This line of thinking has informed all of his undertakings, from the Newburgh Project, which helped local entrepreneurs envision businesses that could thrive in the still-struggling postindustrial city of Newburgh, New York, to Fuse: Next Generation, which guided a group of experts in developing extracurricular science and math programs.
Perhaps even more nuanced was Project Fogg, which brought together a highly diverse team of experts—from the federal government to members of grassroots organizations—in an effort to provide a platform that would address the lack of information that follows in the first 10 hours after a major natural disaster. Led by Baker, the stakeholders turned a theoretical project around community resilience into a material toolkit, producing a weather balloon outfitted with a camera and transmitter. These kits are set to increase the capabilities of disaster management by making response times and resource allocation faster and more accurate, bridging the gap between a community’s needs and institutional response.

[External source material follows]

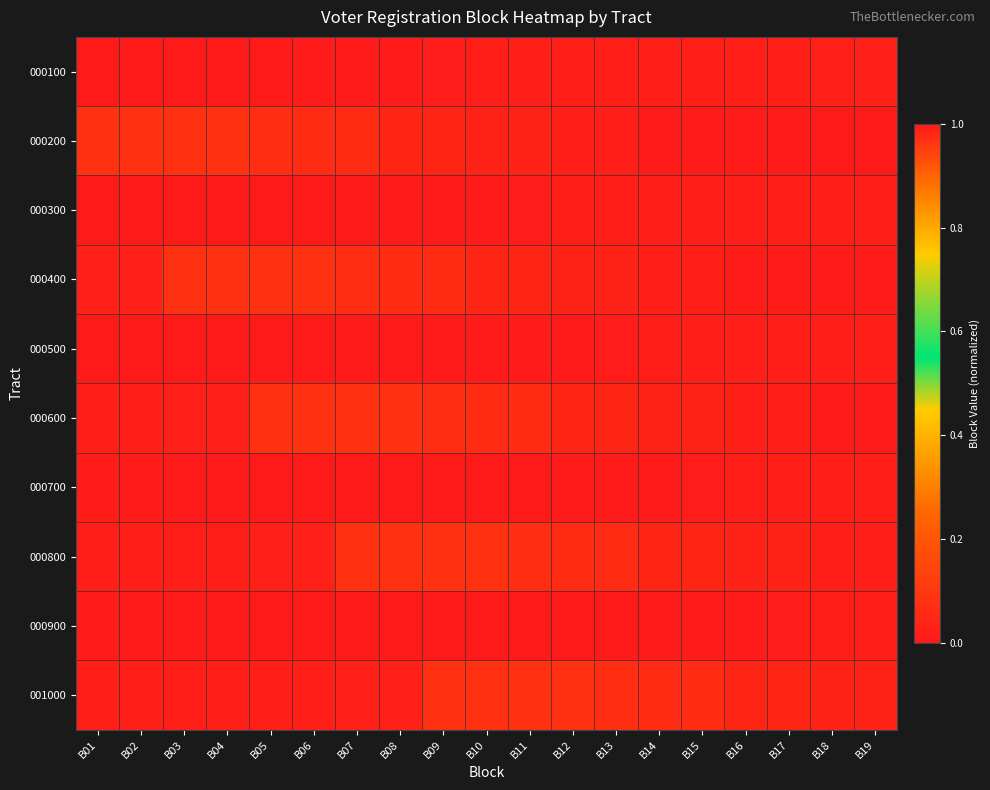

At how many categories does at least one series exceed 0?

19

It is this sensitivity to different perspectives and experiences, both expert and community-led, that has aided Baker in his transition from design consulting in New York to his current position as lead designer for the U.S. Office of Personnel Management’s Innovation Lab in Washington, D.C. There, he has taken on the revamp of USA Jobs, the federal hiring platform used by more than two million people, with the goal of adapting the search engine from a job seeker’s perspective. He is also helping the lab with the development of a design curriculum that could be applied across federal agencies. Once again, the project is not so much about providing a rigid framework for design thinking. “A lot of it is about changing the ethos of federal agencies,” Baker says. “It’s about getting them to see value in their personal expertise but understanding that syncing that expertise up with other disciplines is very enabling. And design strategy is this wonderful discipline that actually provides people with the tools that they need to navigate the complexity of that process.”